Prof. Underhill and staff of the Scientific Research Organisation of Samoa  undertook a two-year project funded by the Food and Agriculture Organisation (F.A.O.) that focused on improving the capacity of small farmers to market a consistent supply of safe, quality food.  

The project also involved research, which would help reduce post-harvest horticulture fruit and vegetable loss in Samoa. 

On Friday, a workshop was held at the F.A.O. sub-regional office in Apia to conclude the project and present results, key recommendations and development activities to improve smallholder post-harvest handling practice in Samoa.  

Prof. Underhill told the Business team they adopted the participatory farmer collaboration engagement — a new concept in Samoa that allowed farmers to take part in field testing to identify post-harvesting equipment that could better support post-harvest handling practice. 

“So what’s involved is a lot of workshops on both Upolu and Savaii, trying to share information with farmers about post-harvest practice, food safety awareness and also try to get the farmers into a conversation about what sort of equipment and things that they want to evaluate,” he said. 

“We’ve been working heavily with small holder farmers, but then there’s been a large amount of work done with market vendors. My view is that the women market vendors do it really hard.”

Prof. Underhill said market vendors in the municipal market face problems with food safety because there’s no proper water supply, except for the tap water available in the lavatory. 

“So there’s a fundamental design problem in the market place that needs to be addressed. The vendors cannot put some of the training that we are suggesting in place in terms of good food safety practices if they don’t have easy access to clean water to implement them,” Prof. Underhill said. 

He highlighted road side market vendors are absolutely critical to food distribution because people are trending away from municipal markets to roadside markets. 

“I don’t think the roadside vendors are doing something different; it’s just that it’s convenient. If we can get the roadside markets to operate in an efficient way, probably we can get multiple vendors selling in a roadside market.”

Prof. Underhill  suggested that having a market vendors association will help vendors voice their opinions and concerns as one single association. 

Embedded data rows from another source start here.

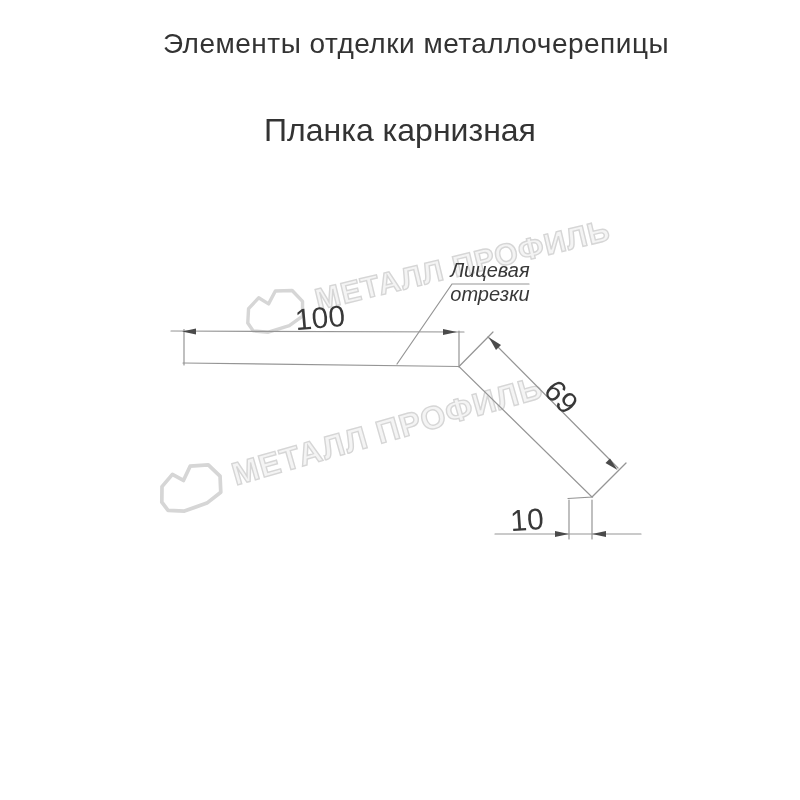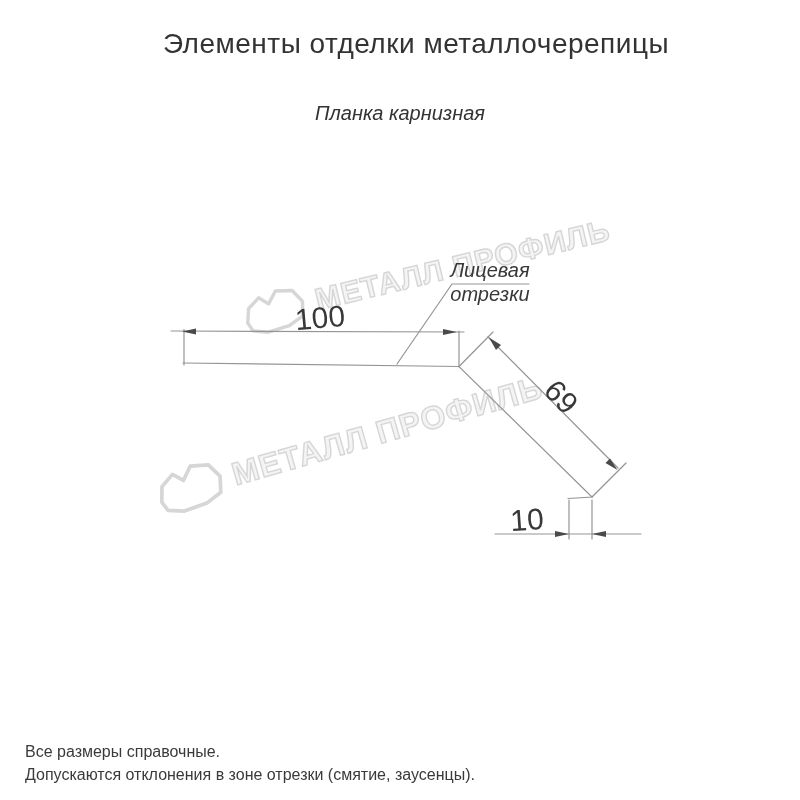--- a/index.html
+++ b/index.html
@@ -14,21 +14,21 @@
     width: 800px; height: 800px;
     background: #ffffff;
   }
 
   
   .heading {
     position: absolute; left: 0; width: 800px;
     text-align: center; color: #333333; z-index: 3;
   }
   .title        { top: 26px;  font-size: 28px; line-height: 36px; letter-spacing: .5px; margin-left: 16px; }
-  .product-name { top: 98px;  font-size: 20px; line-height: 30px; font-style: italic; }
+  .product-name { top: 115px;  font-size: 32px; line-height: 30px; }
   .product-code { top: 134px; font-size: 24px; line-height: 30px; }
 
   
   .footer {
     position: absolute; left: 25px; top: 740px;
     font-size: 16px; line-height: 23px; color: #3a3a3a; z-index: 3;
   }
 
   
   .watermark {
@@ -127,18 +127,14 @@
 
   <div class="dim dim-100">100</div>
   <div class="dim dim-69">69</div>
   <div class="dim dim-10">10</div>
 
   <div class="face-label">
     <div>Лицевая</div>
     <div>отрезки</div>
   </div>
 
-  <div class="footer">
-    <div>Все размеры справочные.</div>
-    <div>Допускаются отклонения в зоне отрезки (смятие, заусенцы).</div>
-  </div>
 
 </div>
 
 </body></html>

“If you’re throwing away 20-30 percent of your fresh horticultural product because the supply chain system is not working, can Samoa afford to throw away that amount of money and that amount of food, no you can’t it has to be fixed. 

“Having value added ideas to address post-harvest losses is interesting. What we were finding is that fruit farmers tend to have the worst post-harvest problem. 

“If you were to say who has got the biggest issue, it’s vendors because vendors are the ones who have to sell the products that are being stored, handled or picked in the wrong way, they are the ones who incur the losses, they are the ones who incur the consequences of consumers not getting the products that they want and they may not want to buy it again, so at the end of the day, no matter whose fault it is, the vendors are the one who pay the financial price.” 

Prof. Underhill said such findings is critical to food security because when the produce is being stored for long, its nutritional benefit is lost. 

“If you throw away most of the produce, it means the vendor has to increase the price of the product to try and compensate the losses and if the quality is not good enough, the hotels will have to import the fruits and vegetables. 

“Best post-harvest practices are the missing link in being good farmers. Post-harvest losses are actually money because farmers spend money on fertilisers, seeds, tools and if that product does not translate into sale, then it’s a loss."